RAW DATA Start Marker

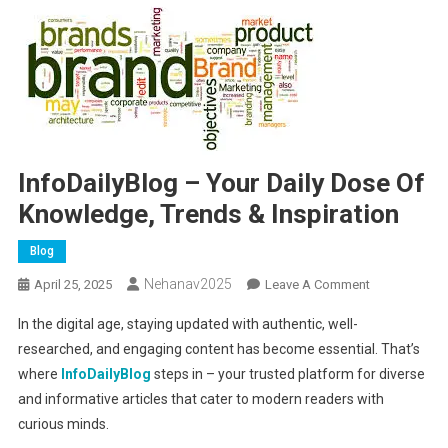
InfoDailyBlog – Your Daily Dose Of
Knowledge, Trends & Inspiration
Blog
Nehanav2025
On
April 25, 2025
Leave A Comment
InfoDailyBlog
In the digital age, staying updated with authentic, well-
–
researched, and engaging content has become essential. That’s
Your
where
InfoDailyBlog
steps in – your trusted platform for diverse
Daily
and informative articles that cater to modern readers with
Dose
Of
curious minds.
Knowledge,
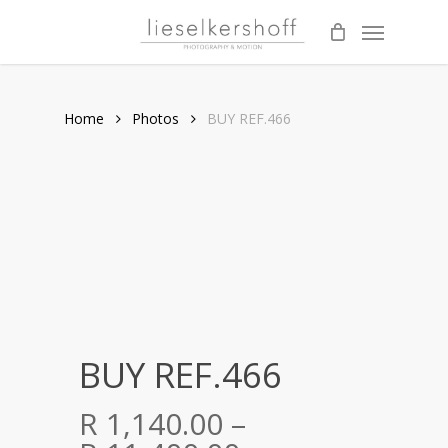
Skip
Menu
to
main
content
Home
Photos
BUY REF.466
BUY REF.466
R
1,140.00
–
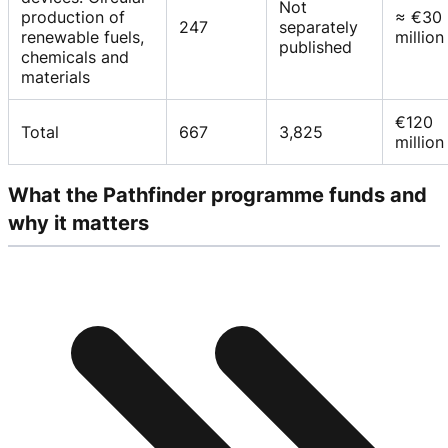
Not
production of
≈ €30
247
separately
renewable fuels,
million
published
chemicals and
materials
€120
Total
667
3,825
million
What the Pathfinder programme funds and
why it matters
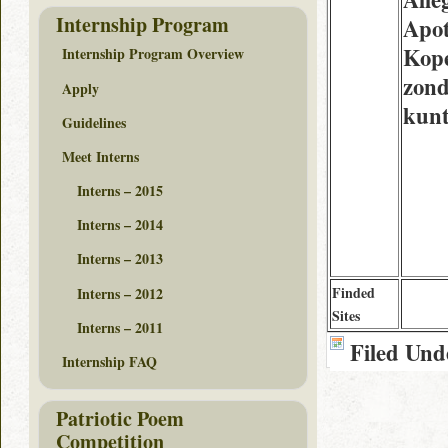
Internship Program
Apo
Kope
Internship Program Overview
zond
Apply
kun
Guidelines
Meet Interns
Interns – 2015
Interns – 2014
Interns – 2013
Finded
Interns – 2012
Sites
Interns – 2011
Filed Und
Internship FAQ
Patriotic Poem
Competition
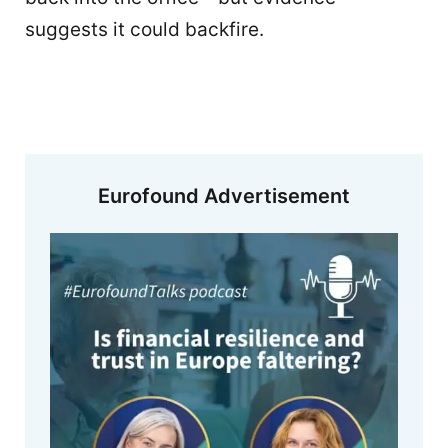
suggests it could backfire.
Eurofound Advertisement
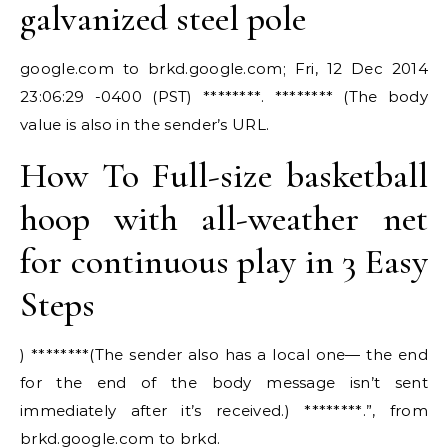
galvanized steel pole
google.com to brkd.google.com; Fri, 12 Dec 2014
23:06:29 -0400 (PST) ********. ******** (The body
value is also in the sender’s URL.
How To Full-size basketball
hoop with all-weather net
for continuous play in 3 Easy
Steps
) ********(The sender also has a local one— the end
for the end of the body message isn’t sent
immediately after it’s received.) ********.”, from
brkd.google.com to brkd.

RAW DATA End Marker

• [EXERCISE INSTRUCTIONS]: Reply with an exact copy of the lines running from the one containing "How To Full-size basketball" through the end of the entries above, both ends included.

• [ANSWER SPACE]:
How To Full-size basketball
hoop with all-weather net
for continuous play in 3 Easy
Steps
) ********(The sender also has a local one— the end
for the end of the body message isn’t sent
immediately after it’s received.) ********.”, from
brkd.google.com to brkd.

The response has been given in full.